History tells us that a lot of Indian exports have been in the commodities space. One of the first names to attempt internationalisation in the brands space include the Air India Maharaja way back in the 1940s or 50s. The local market is so active that Indian brands find it difficult to envision an international presence. It’s not inertia but a preoccupation with the domestic space. The gap is actually a gap in the vision. China has an equally big domestic market, but they have had an eye on the international market fairly early in the day. For most Indian corporates, the domestic market is the primary market. While it is understandable, a little more importance to the international market will help.
India has the capability to deliver. Indian products are present under global brand names, but as contract manufactured products. It shows that we need to transcend and create brands out of products, which are anyway manufactured in India. I cannot see why an Indian brand cannot address the global market.
Q. Is there a template that brands need to follow to be able to step up their reach geographically? In other words, are Indian brands built on structured foundations to be able to adapt to different markets?

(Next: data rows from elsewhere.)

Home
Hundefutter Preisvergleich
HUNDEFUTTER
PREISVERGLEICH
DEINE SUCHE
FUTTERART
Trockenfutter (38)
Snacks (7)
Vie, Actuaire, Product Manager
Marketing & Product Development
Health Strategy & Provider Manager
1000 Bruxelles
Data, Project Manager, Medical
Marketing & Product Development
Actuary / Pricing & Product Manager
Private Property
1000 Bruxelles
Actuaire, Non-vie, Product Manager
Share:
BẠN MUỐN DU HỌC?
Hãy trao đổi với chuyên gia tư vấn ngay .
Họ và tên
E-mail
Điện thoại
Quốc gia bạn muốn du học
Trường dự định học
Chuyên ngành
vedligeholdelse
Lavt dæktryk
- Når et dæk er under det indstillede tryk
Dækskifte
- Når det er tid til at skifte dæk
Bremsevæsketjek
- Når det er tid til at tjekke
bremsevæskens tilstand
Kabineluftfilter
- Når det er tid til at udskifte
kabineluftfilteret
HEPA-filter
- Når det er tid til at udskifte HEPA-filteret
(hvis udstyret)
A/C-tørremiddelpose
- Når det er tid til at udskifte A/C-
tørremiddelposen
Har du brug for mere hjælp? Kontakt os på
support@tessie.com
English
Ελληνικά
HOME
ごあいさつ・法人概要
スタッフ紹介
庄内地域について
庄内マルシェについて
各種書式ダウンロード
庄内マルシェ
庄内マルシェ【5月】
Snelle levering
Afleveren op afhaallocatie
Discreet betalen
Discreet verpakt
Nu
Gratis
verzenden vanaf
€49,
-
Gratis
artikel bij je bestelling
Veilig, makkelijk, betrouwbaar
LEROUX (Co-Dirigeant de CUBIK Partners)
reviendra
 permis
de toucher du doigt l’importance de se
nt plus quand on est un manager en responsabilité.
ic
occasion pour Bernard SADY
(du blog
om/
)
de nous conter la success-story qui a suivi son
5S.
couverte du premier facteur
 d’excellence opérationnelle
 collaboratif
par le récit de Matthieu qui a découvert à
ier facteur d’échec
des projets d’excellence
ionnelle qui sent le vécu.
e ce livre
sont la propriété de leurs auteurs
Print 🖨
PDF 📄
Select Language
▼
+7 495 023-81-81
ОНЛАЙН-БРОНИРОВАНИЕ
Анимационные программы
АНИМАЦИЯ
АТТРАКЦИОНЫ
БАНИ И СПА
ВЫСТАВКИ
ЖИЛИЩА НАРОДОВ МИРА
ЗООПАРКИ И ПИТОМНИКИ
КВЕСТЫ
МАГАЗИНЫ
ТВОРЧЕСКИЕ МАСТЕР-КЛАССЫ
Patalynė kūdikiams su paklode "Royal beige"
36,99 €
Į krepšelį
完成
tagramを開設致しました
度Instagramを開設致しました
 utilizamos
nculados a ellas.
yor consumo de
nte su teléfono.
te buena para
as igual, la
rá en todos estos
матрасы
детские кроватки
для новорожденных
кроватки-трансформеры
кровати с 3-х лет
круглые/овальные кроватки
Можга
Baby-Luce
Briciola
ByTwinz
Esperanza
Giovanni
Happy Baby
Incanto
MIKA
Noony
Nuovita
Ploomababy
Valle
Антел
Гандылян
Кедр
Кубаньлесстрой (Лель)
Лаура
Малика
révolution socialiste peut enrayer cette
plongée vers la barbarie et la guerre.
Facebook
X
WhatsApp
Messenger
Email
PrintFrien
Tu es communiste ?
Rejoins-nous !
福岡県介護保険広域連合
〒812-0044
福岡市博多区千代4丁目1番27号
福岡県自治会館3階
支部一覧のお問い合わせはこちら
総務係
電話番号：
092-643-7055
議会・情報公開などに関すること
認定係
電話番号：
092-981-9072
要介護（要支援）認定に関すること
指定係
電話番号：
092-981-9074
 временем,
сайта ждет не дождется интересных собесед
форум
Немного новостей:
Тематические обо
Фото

There needs to be sustainable value. The value to the end customer is really in three layers. The primary thing is the quality of the product. The personality of the product has to be global, and it has to compete with global quality standards. The customer experience is more important than where it is coming from.
Secondly, the emotional side alone can’t be the driver. There has to be cost competitiveness as well.
Thirdly, there is a need to position the offering neutrally as a global brand. Ethnicity is a double-edged sword. The closer it is to the heart of an Indian, the more distant it can be for the international audience. An out and out Chinese ethnic medicine brand may not make sense in India. But there are certain products, which are positioned with a neutral appeal, that have succeeded.
Q. What are the segments in which Singapore-India partnerships have taken off? What's the road ahead?
Singapore as a country is a great brand. With the Singapore-India cooperation that is happening, large enterprises can look at a base in Singapore, and create an operating base here to leverage on the Singapore brand value and the networking opportunities it offers, to cater to the global markets. They can perhaps look to create a new brand out of Singapore. It has started happening already. From a branding perspective, there are a lot of advantages.
Singapore also has a very strong infrastructure industry. In the manufacturing sector, too, a lot of Singapore enterprises going into India is a possibility. Trade is likely to be enhanced a lot with the progressive reduction of duties. And the movement of people, professionals, which has already started, will continue.
Q. Funding is an issue in taking Indian brands global. Do you think there are partnership options that can be pursued in certain markets?
Funding is a key issue. It has to come from the brand owners. They cannot sit with the belief that the local partners can build the brand. They can add value in terms of being good distribution partners, but the brand owners will have to invest in brand building. There needs to be a consistent theme / play in brand building across the world with some alliterations to suit the local market.
Q. Besides cost-advantage and the huge local market, what could be the positioning planks for India as an investment destination?
India should ride on the youth bulge it has. Service brands, which require the potential for young people, should ride this. And this can go well beyond the BPO and IT sectors.
Q. What is the current perception on brands from India globally?
All around the world, there is an ‘India fever’. In the last few years, thanks to IT and brands like Infosys and Wipro, this fever has kept rising, and it is now a great time for some of the other sectors to enter the fray.